The wording was first given statutory effect under the Police (Scotland) Act 1857 and remained largely similar to that form until replaced by the declaration required by the Police and Fire Reform (Scotland) Act 2012.

===Northern Ireland===
Police officers of the Police Service of Northern Ireland are attested under section 38 of the Police (Northern Ireland) Act 2000. The terms are prescribed by that section, and are as follows:

I hereby do solemnly and sincerely and truly declare and affirm that I will faithfully discharge the duties of the office of constable, with fairness, integrity, diligence and impartiality, upholding fundamental human rights and according equal respect to all individuals and their traditions and beliefs; and that while I continue to hold the said office I will to the best of my skill and knowledge discharge all the duties thereof according to law.

===Other constables===
Constables and special constables of the British Transport Police are required by sections 24 and 25 of the Railways and Transport Safety Act 2003 to make different attestations/declarations depending on where they are appointed. In England and Wales, BTP constables take the same oath as prescribed by the Police Act 1996 for a territorial police constable, and in Scotland make the same declaration that as prescribed under the Police (Scotland) Regulations 2004 for a territorial police constable. The location of the declaration/attestation, and the words used, make no difference to the extent of the constable's jurisdiction.
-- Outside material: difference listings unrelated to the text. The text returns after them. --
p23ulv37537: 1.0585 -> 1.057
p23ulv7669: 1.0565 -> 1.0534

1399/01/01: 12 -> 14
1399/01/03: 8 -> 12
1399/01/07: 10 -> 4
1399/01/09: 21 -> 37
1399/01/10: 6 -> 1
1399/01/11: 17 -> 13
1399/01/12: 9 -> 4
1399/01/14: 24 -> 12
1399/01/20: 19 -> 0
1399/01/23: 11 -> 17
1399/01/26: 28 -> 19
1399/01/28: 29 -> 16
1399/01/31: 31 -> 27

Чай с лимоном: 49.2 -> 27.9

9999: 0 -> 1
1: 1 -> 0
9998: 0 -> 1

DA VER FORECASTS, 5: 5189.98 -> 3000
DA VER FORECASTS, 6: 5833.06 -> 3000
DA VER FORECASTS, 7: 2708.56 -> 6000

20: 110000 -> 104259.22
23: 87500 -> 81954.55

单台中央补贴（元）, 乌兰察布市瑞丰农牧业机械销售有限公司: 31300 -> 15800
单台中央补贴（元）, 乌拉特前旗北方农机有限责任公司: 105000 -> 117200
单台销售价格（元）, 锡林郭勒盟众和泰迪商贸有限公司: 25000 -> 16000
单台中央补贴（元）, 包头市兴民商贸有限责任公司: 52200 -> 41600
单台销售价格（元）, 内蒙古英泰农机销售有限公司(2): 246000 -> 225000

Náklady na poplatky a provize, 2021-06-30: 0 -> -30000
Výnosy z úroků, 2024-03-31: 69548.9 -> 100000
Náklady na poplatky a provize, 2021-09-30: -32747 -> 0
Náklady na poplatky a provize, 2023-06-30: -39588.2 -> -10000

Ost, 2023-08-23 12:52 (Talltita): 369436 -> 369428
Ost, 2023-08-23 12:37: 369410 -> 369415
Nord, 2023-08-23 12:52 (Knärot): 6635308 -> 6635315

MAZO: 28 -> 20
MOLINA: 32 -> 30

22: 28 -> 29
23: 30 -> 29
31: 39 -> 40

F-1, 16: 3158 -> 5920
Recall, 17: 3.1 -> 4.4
Members of the Ministry of Defence Police are required—as with BTP constables—to take the oath that a territorial police constable would in the country in which they are attested. The same applies to members of the Civil Nuclear Constabulary, though in Scotland they are required to only make a "declaration faithfully to execute the duties of the office of a member of the Civil Nuclear Constabulary".

Civilian security officers belonging to the Northern Ireland Security Guard Service are attested by a resident magistrate as a special constable whilst on duty within Ministry of Defence property.